Our quizzes are predictive. We know this from a lot of objective data, it's what you'd expect subjectively, and companies do tell us that they trust and value that data. That does not mean that our tests have no bias towards certain personality types. Different people respond differently to testing, and that does have a differential effect, not because our tests are bad but because testing is inherently somewhat artificial.

I actually taught test prep before joining Triplebyte years ago, so I've been this first-hand: it was not uncommon for a student who'd been doing well in practice sessions to crumple under the pressure of the real thing. That doesn't mean the test is bad, it just means that some people fare better on tests than others for reasons other than just their raw ability. When we say "likes tests", that's more what we mean: not that that's the only reason someone does well on a test, but that people who perform well in isolated, pressured environments do better relative to their skills than others.


An alternate explanation is that you want more users and the quiz is one of the top things excluding people from the top of your funnel.

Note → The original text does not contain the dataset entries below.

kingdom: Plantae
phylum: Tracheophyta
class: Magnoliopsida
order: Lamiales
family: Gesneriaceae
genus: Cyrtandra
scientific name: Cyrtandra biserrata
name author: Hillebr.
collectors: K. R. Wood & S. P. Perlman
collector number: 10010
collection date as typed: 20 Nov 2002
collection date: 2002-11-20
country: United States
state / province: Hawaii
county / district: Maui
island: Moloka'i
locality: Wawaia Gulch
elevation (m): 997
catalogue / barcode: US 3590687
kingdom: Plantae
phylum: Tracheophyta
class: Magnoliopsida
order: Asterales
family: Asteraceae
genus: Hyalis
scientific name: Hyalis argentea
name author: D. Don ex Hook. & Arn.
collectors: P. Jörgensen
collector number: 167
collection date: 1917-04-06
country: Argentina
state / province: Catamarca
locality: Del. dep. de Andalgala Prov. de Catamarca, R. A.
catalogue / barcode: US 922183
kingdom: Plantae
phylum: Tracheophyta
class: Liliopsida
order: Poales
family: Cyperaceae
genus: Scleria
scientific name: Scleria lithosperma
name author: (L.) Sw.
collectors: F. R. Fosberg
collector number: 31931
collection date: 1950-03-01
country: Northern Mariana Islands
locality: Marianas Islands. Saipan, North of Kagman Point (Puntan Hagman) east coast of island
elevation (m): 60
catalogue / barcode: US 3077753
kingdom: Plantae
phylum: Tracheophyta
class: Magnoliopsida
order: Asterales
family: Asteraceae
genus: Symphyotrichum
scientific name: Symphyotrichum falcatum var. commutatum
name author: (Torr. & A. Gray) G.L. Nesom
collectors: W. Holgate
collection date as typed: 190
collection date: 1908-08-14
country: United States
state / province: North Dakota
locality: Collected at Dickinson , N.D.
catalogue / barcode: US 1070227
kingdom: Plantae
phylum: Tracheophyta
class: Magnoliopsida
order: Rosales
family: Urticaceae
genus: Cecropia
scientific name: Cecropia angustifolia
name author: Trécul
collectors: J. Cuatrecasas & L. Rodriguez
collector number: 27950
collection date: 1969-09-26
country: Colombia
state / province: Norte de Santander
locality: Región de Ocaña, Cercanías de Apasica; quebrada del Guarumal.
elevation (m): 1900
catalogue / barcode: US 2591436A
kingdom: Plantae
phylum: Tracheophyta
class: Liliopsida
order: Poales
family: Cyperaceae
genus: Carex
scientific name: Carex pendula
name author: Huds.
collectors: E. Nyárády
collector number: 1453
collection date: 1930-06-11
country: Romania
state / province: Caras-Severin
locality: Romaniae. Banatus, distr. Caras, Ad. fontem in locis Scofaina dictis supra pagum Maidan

Well, yeah - weren't we pretty upfront about the fact that we were only serving a relatively small number of people? That's not the same thing as "we were only taking good engineers and now we take a new cohort of just bad engineers", though.


I love standardized tests and I got a little bit of that dopamine hit from the triplebyte test, too.


> crumple under the pressure of the real thing

I think that goes to another ability. If we need a candidate to gracefully handle a 3 AM production outage, we should expect them to handle an interview.


That sounds relevant for an SRE/DevOps position, but less relevant for many SWE's. If I'm an Android dev, "oncall" just doesn't have much meaning.